こいつに手伝わしてやろうと思ったが、いかんせんなぁ。信用ならないし。
「忙しいんだ。お前に構ってる時間はない」
「えー。いいじゃん。そんなのほっといてさぁ」
「この書類纏まらないと、お前、飢え死にするぞ」
「じゃあしこたま載せよう。ありったけ!」
「載せすぎると今度は腐る。適正量ってもんがあんだよ」
なんでそんな事もわからない。
といってもこの世界の就学率は驚くほど低い。というか学校らしい学校なんてまだないのだ。
その為識字率もくそもない。字が書けるというだけで役職が与えられるというのも当然で、この連合王国所属の第3艦隊の乗組員ですら提督と、各艦長と副長、戦術長ずつと暁の女王号の若干名だけしかまともに読み書きができない。乗組員の総数の1割にも満たない。
この世界の課題は山積みのようだ。
「じゃあちゃっちゃと終わらせてさー、ちょっとでも楽しいことしよーぜー」
っていきなり背後に回り込んでくるなよ。こいつたまに信じられない身軽さを見せるな。
旅娘は私の背後に回り込んで、私の肩に顎を載せて来た。ウザい。
「ちょっかい出すなよ。忙しいんだ」
「出さないよー。それにしてもさぁ、なんだってねーさん、こんな頭いいの?」
私が修正を終えた書類を奪い去った旅娘は、内容を見ても何を書いてあるのか分かっていないようだ。

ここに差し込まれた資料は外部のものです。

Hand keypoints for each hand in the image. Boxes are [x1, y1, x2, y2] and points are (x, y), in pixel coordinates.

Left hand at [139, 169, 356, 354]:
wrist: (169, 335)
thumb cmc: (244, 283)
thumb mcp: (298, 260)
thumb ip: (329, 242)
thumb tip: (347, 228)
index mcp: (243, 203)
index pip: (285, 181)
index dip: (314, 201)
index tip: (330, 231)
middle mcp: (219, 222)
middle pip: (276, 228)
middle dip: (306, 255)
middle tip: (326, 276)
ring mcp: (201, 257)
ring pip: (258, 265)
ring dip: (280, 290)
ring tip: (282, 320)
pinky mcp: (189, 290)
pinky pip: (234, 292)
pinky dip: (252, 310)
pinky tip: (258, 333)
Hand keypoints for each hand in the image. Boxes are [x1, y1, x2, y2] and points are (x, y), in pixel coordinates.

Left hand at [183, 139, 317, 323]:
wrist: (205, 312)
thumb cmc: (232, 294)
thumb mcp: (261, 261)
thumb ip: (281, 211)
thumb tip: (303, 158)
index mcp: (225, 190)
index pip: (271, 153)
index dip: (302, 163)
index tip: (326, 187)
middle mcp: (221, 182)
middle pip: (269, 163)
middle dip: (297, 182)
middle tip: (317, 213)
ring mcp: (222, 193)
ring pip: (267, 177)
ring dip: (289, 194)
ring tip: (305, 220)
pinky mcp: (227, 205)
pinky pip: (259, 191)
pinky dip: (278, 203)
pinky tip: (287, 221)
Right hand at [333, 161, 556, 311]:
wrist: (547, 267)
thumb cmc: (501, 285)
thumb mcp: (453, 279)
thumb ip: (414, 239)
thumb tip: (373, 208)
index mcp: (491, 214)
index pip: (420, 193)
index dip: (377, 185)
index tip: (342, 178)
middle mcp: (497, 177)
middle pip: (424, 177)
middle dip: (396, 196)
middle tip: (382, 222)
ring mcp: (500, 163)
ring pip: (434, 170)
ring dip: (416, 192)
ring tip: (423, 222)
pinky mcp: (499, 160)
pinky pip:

「こんな紙切れ1枚で、あたしらのご飯が決まるのが全然わかんない」
ぺらぺらと紙で扇ぐのを、私がまた奪い返して処理積みの山に置いた。
「邪魔するなって」
「つまーんなーい」
やつの手がそろそろと私の腰に纏わりついてきた。
「おい変態」
「ちょっとだけ。ちょーっとだけ」
「触るなバカ!」
手を払いのけようとしたが、こいつ妙にまとわりついてくる。
帽子をかぶっていないから、にやにやと笑う顔が目に付く。
おどけてバカっぽい仕草が多いやつだが、むかつくほどに整っている顔立ちだ。
適度に焼けた肌と、よどんではいるがそこそこ綺麗な瞳。髪は乾燥した風のせいでどうしてもごわごわしているが、なんだろうか、花の匂い? がする。
「いい子だから……」
少しトーンを落とした声色が、そっと耳朶を打った。
バカバカやめろバカ。今一瞬だけぞくっと背筋こそばゆくなった自分が恥ずかしい。
奴の手が腰から徐々に上へと昇ってくる。まずい。抵抗しないとまたいらん事をされる。私はべつにそっちの気があるわけでもないし、まして欲望に任せて誰彼構わずなんていう野獣ではない。

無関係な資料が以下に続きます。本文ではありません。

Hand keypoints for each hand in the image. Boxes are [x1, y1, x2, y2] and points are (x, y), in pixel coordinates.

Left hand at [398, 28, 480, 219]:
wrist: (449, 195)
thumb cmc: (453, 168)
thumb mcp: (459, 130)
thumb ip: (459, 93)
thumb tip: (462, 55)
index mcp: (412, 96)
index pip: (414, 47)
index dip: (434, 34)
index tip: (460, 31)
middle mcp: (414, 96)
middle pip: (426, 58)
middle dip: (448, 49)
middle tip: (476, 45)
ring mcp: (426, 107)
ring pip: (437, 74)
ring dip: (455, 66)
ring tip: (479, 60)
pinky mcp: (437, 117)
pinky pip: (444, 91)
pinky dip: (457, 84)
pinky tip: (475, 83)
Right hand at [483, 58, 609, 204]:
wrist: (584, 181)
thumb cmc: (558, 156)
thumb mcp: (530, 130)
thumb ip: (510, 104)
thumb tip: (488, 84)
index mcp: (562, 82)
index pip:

奴の鼻先が、私の首筋に押し付けられる。吐息が産毛をくすぐってきた。ひとつずつの所作がいやらしいやつだ。
「変態……。放せ」
「ならもっと抵抗してもいいんだぜー? ほーら」
やつの右手が私の胸部にぶら下がる肉塊を押し上げた。
「いいもんだなぁ。これは、南大平野の宝だ」
「だまっとけ……」
「いやーけしからんなぁ。けしからんから、あたしが食べてしまおう」
むんずと鷲掴みにされる。こねくる手つきは卑猥そのものだ。
「やめ……んッ!」
そこで戸がノックされ、こちらの返答も待たずに戸が開かれた。
「魔女殿。ちょっといいか」
資料をいくつか持ったアンドリュー艦長は、こちらを見てバツが悪そうに顔を顰めた。
「ダメだね。ちょーダメ。ねーさんはこれからあたしに美味しく頂かれるから」
「……そうなのか?」
「私に聞くな!」
ぶーと音を立ててブーイングをする旅娘は、事もあろうことかアンドリュー艦長に向け親指を下に向けて見せた。なんたる無礼か。

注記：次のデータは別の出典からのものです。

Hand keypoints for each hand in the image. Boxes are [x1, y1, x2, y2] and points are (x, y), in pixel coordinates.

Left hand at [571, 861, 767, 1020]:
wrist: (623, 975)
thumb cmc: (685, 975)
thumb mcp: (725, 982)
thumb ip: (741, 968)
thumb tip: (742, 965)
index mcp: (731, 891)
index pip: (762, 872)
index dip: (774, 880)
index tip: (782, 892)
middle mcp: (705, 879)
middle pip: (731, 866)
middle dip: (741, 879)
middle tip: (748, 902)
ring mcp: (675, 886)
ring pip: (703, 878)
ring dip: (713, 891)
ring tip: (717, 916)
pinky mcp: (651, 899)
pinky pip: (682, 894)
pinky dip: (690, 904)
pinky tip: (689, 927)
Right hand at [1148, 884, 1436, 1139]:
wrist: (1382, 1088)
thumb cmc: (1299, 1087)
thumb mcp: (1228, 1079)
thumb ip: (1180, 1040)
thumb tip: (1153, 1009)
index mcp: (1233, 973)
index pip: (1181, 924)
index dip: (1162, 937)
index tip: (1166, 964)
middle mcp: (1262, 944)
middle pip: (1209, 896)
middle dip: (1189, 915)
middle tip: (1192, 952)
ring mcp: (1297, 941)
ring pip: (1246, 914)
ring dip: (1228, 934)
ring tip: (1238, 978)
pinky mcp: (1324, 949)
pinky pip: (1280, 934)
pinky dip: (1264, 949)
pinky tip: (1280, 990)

「その、なんだ。取り急ぎ確認してくれ……。オレは執務室にいるから持ってきてくれ」
そして戸を閉じようとするアンドリュー艦長を、私は慌てて呼び止めた。
「とりあえず、この変態をどうにかしてもらえませんかね?」
「いんや、あたしはわるくない。目の前でこんな立派なもんぶるんぶるんされたらそりゃ欲情くらいしますわ」
たしかにこっちに来てから、体に巻いていたサラシは解いていた。熱いし蒸れるし、船乗りとの接点がなかったからというのもある。
「なら自分のでも揉みしだいてろよ!」
「残念。あたしのはこんな立派じゃない。むしろ極貧層ですわー。あーかなしー」
そうつぶやいて、奴の手は私のシャツの中に忍び込んできた。
そんなのを見せつけられて、アンドリュー艦長はあーと呻いて顔を背ける。純情かよ!